Leia o texto abaixo e responda a questão.
Os discos voadores – Rachel de Queiroz
Eu por mim acredito. Por que não acreditaria? Nada vejo que justifique a descrença. Acredito em
tudo. Que têm 15 metros de diâmetro, que são feitos de um metal desconhecido, brilhante como prata
polida, que se compõem de três círculos concêntricos dos quais só um __ o do meio __ gira, fazendo o
engenho mover-se; acredito que deixam um rastro luminoso por onde andam __ decerto a poeira
fosforescente dos mundos siderais que percorreram.
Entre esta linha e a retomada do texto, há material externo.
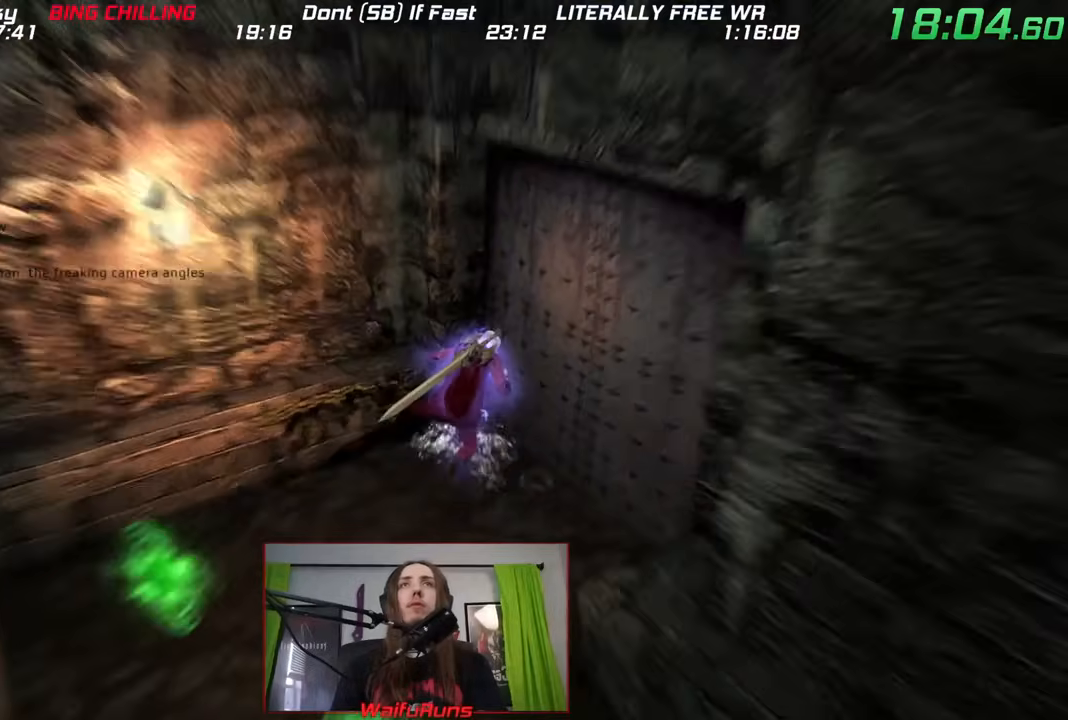
{"buttons": [], "left_stick": "center", "right_stick": "center", "events": [[17, "A", "up"], [33, "Y", "up"], [83, "A", "down"], [133, "A", "up"], [133, "left_stick", "center"]]}
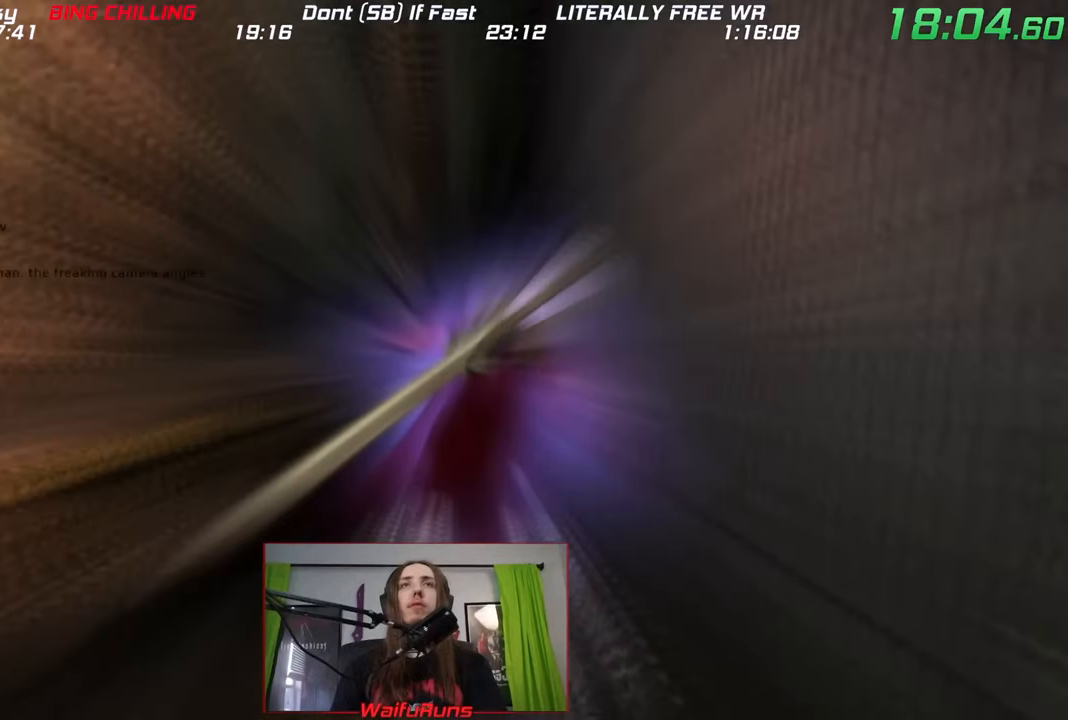
{"buttons": [], "left_stick": "center", "right_stick": "center"}
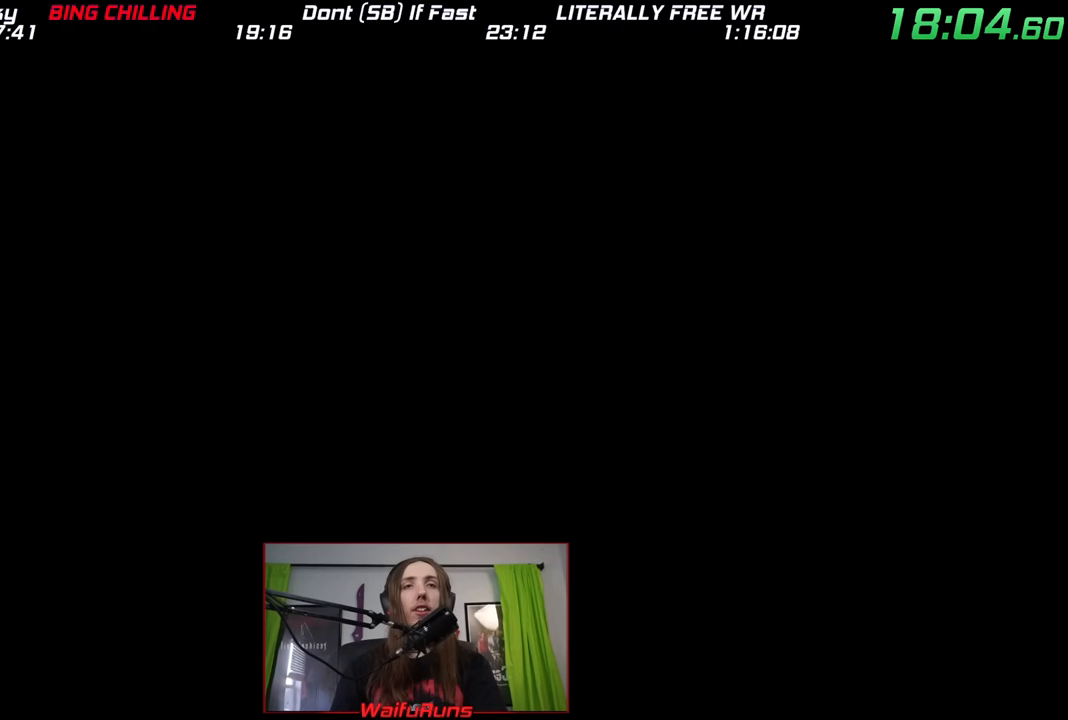
{"buttons": [], "left_stick": "center", "right_stick": "center", "events": []}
E acredito, principalmente, que sejam pilotados por
homúnculos de meio metro de estatura, macrocéfalos, horrendos, vindos sabe Deus de que planeta, Marte,
Vênus ou Saturno.
Ah, acredito. Por que não seria verdade? Todo o mundo os tem visto, no Oriente e no Ocidente, no
Pacífico e no Atlântico, nas costas da Califórnia, no Peru e no Amazonas, em Maceió, no Uruguai; e até
mesmo aqui no Rio teve um cavalheiro que os viu durante 45 minutos; viu-os com os seus olhos que a terra
há de comer, se me permitem a expressão, e por sinal chamou a radiopatrulha, no que se mostrou homem
muitíssimo avisado.
Ilusão coletiva uma conversa. Também a bomba voadora dizia-se que era ilusão coletiva. O povo
sabe muito bem onde põe os olhos e os jornais contam muito mais verdades do que supõe o ingênuo
público, viciado a acreditar em desmentidos. Se tanta gente tem visto discos voadores, é porque há discos
voadores. E afinal de contas, neste mundo de aparência, quem é que pode distinguir da realidade a dita
aparência, e até onde se pode afirmar que uma coisa é concreta ou é ilusão dos sentidos? Arco-íris também
é ilusão dos sentidos e neste mesmo instante lá está um, brilhando no céu, entre as nuvens molhadas,
luminoso e autêntico como um corpo vivo. […]
(In: SANTOS, Joaquim Ferreira dos. As cem melhores crônicas brasileiras. Rio de Janeiro: Objetiva, 2007).